April 29, 2013
Starling Marte, Bryce Harper, and the Limits of WARP
Earlier today, CBS baseball writer Jon Heyman asked a rather innocuous question on Twitter.
It's a hardly a clown question, bro.
Heyman is citing the Baseball-Reference version of WAR, and as of this writing, the two men are rated as equal in their performance so far in 2013. Our own WARP has Harper at 1.9 WARP, with Marte at 0.8. That's not a knock on Marte. Harper has just been that good so far this year. The two systems use different inputs, and in this case, they spit out different results.
The answer to Heyman's question is that while Harper is the clearly superior offensive player (.361/.444/.756 for Harper; .331/.393/.444 for Marte as of Monday afternoon), Marte rates rather high on the defensive metric used by Baseball Reference (he is tied with Norichika Aoki for the best defensive player in MLB), while Harper rates as merely average. On FRAA (Fielding Runs Above Average), which we use at BP, Marte doesn't do as well, and as such, doesn't rate as highly as Harper overall.
One advantage of the WARP framework is that it incorporates defense into the overall understanding of a player's value. Defense matters. But how good are we at measuring defense?
There are two parts to that answer. One is whether our defensive metrics have construct validity. Are they measuring what we think they are? According to Baseball Reference (not to pick on them, the same question could and should be asked of all metrics), Marte has saved 8 runs above average in the field. Has he really? That's construct validity. The truth is that fielding data are imprecise, often low resolution, subject to a lot of biases, and in some cases, not publicly available for inspection. It's not to say that all fielding metrics are garbage, but they aren't gospel either.
The other issue is whether our defensive metrics have good reliability. If we assume that we really are accurately measuring fielding, the next question is whether one month of a season is enough to tell whether it accurately predicts what's going to happen over the rest of the season. I'd argue that the answer is no, particularly for outfielders. Starling Marte very likely has gotten lucky over a small sample size. That's what happens with metrics that have low reliability. He may very well be a good outfielder, but we just can't trust that his early season performance accurately reflects his overall talent level at this point.

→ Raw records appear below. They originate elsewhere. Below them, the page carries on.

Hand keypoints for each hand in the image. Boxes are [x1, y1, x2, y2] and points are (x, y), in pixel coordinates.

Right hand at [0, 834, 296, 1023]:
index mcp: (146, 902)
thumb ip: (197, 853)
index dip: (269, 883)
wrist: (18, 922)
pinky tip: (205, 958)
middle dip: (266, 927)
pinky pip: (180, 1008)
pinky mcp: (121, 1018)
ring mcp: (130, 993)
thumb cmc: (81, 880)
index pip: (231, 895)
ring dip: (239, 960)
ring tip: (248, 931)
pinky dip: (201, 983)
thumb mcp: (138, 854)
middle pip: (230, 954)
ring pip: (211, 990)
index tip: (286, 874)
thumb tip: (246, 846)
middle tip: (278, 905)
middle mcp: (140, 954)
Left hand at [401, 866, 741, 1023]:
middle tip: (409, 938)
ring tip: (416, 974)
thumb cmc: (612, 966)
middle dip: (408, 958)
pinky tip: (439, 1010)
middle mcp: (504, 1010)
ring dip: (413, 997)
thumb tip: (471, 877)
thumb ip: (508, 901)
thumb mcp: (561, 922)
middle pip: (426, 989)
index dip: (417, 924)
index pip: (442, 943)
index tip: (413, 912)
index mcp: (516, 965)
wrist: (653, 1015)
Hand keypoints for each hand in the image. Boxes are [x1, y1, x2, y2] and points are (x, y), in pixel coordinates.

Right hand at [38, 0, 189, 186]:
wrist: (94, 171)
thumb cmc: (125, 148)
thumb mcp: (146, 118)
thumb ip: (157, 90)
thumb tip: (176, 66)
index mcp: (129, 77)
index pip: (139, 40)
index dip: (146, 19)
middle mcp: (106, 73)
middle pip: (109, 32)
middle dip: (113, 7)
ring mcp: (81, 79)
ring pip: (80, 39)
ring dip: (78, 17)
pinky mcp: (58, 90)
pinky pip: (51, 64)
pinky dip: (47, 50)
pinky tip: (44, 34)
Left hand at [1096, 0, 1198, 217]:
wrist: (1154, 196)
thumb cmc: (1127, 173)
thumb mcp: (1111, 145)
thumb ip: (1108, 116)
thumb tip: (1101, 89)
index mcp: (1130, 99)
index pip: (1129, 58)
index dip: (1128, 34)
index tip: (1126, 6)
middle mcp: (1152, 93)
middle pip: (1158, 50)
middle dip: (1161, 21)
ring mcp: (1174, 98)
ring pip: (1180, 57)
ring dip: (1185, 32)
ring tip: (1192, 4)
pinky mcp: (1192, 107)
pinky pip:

Heyman points out a real issue with WARP, and with any measure. It is subject to the quality of the data that back it up, the assumptions that underlie it, and the inherent randomness in the game of baseball. WARP is a fantastically useful tool, but it has flaws. Being imperfect isn't the same thing as being pointless. It just means that, despite the fact that it's one of the best ways of measuring player value that we have available, there's a lot more work to do.